Section 8: This section gives an example of encoding a 32-octet ASE-256 session key into 40 octets, which seems to be the input to the key wrap. My understanding of the AES key wrap defined in RFC 3394 is that the key input should be just 32 octets, where it is prepended with an 8 octet IV. This doesn't match your example though. Can this be made to match the inputs in the RFC? For example, see the example in Section 4.6 of RFC 3394. (This would also remove the need for padding an AES-256 key, and reduce the padding for the two smaller sizes.)

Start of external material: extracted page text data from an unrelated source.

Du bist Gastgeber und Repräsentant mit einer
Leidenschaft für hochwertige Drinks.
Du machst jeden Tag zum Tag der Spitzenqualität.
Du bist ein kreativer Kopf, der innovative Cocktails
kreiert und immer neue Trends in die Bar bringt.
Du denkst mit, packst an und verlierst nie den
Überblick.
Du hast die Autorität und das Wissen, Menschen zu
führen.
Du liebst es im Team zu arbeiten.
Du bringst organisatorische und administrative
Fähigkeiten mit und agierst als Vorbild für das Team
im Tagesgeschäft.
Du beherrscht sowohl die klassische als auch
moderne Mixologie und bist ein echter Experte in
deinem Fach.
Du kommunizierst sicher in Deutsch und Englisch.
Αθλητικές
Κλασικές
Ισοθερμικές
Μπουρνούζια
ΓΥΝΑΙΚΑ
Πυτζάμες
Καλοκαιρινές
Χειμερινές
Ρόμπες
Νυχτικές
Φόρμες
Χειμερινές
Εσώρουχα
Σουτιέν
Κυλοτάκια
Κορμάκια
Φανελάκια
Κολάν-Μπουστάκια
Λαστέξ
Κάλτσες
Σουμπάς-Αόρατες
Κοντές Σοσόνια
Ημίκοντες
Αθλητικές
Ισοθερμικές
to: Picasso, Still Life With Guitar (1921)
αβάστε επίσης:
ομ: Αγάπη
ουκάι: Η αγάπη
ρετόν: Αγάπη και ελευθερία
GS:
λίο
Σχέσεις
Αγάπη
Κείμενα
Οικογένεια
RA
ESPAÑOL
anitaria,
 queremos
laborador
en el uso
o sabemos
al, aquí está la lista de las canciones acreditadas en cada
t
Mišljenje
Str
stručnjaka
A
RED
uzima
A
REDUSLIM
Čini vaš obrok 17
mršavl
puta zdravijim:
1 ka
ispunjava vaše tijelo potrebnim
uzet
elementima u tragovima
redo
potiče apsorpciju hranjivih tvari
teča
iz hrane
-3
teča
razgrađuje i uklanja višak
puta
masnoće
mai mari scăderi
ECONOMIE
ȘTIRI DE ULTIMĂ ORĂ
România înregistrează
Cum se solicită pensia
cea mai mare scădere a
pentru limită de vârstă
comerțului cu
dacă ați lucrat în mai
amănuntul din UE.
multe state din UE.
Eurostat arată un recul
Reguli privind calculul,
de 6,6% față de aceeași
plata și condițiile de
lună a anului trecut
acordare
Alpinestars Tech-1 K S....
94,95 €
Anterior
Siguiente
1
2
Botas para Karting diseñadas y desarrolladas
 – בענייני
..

Section 10: The statement "No changes in the format are needed for ECDSA" seems true, but isn't it necessary to describe the Algorithm Specific Fields for ECDSA? Is this actually defined in Section 9?

Section 13: The table of equivalent algorithm strengths seems to match claims in SP800-57-Part1-Rev3-May2011. It would be helpful to reference this document here as a source for the information.